A declaração foi dada em entrevista exclusiva à revista “Marie Claire”.




O caso aconteceu em 21 de fevereiro, após derrota para o São Paulo nas quartas de final. O zagueiro Gustavo Marques criticou a arbitragem e questionou a presença de uma mulher em um jogo decisivo.


“Não adianta a gente jogar contra São Paulo, Palmeiras, Corinthians e eles colocar uma mulher para apitar um jogo desse tamanho. (…) Ela acabou com o nosso jogo. Eu acho que a Federação Paulista tem que olhar para uns jogos desse tamanho, não colocar uma mulher”, afirmou o jogador na ocasião.


Daiane, de 37 anos, é árbitra da Fifa e já atuou em competições como os Jogos Olímpicos de Paris 2024 e Copas do Mundo femininas. A repercussão do caso foi imediata. Após o episódio, o Tribunal de Justiça Desportiva de São Paulo puniu Marques com 12 jogos de suspensão e multa de R$ 30 mil.


A árbitra afirmou ter se sentido apoiada pelas instituições após o caso, citando a atuação da Federação Paulista de Futebol e da CBF.

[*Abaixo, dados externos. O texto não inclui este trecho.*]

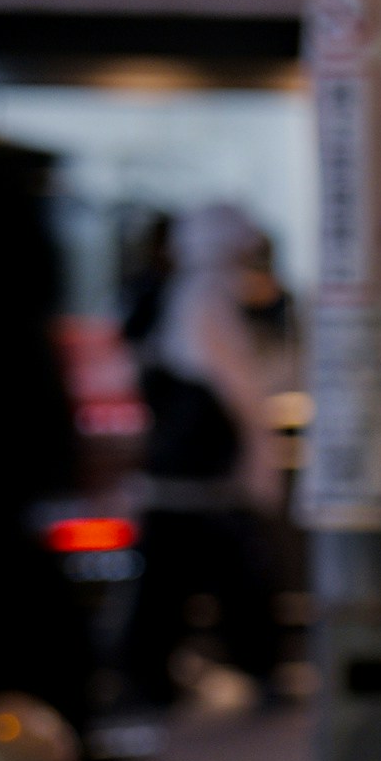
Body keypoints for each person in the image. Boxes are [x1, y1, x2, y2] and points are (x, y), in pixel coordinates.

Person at [121, 204, 294, 712]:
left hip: (187, 473)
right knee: (221, 581)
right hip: (199, 475)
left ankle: (153, 680)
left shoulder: (188, 294)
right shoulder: (205, 297)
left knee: (175, 585)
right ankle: (167, 679)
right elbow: (238, 385)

“Eu me senti amparada e representada. Na verdade, me sinto assim com as instituições que represento, tanto a Federação Paulista de Futebol quanto a CBF. Acredito que a postura delas, além do apoio que trazem pela causa, é o mais importante nesse caso”, avaliou.


Não obstante, Daiane explicou que criou mecanismos para lidar com situações como essas.


“Eu, como profissional, tenho minhas estratégias para seguir, para não ser abalada, para não entender isso como algo que vá me prejudicar ou diminuir a minha força mental. Mas as instituições fizeram o papel delas.”


“Não negocio respeito”


A árbitra também ressaltou que o ambiente ainda passa por transformação, mas que a presença feminina contribui para mudanças estruturais no esporte. Segundo Daiane, episódios como o ocorrido não podem definir carreiras, mas devem servir como ponto de reflexão sobre o futebol e seus agentes.


“Eu acredito que, dentro de campo, a gente precisa falar sobre liderança. E liderança, independentemente do gênero, é a capacidade de se sustentar. O futebol me ensina que liderar não é impor, mas sustentar uma decisão sob pressão”, disse.


Daiane também destacou a evolução do espaço feminino no futebol e o papel da presença em campo nesse processo.


“Dentro do campo, eu não negocio o respeito. Mas eu acredito que o futebol está mudando e que, cada vez que uma mulher ocupa esse espaço com competência, essa mudança avança um pouco mais.”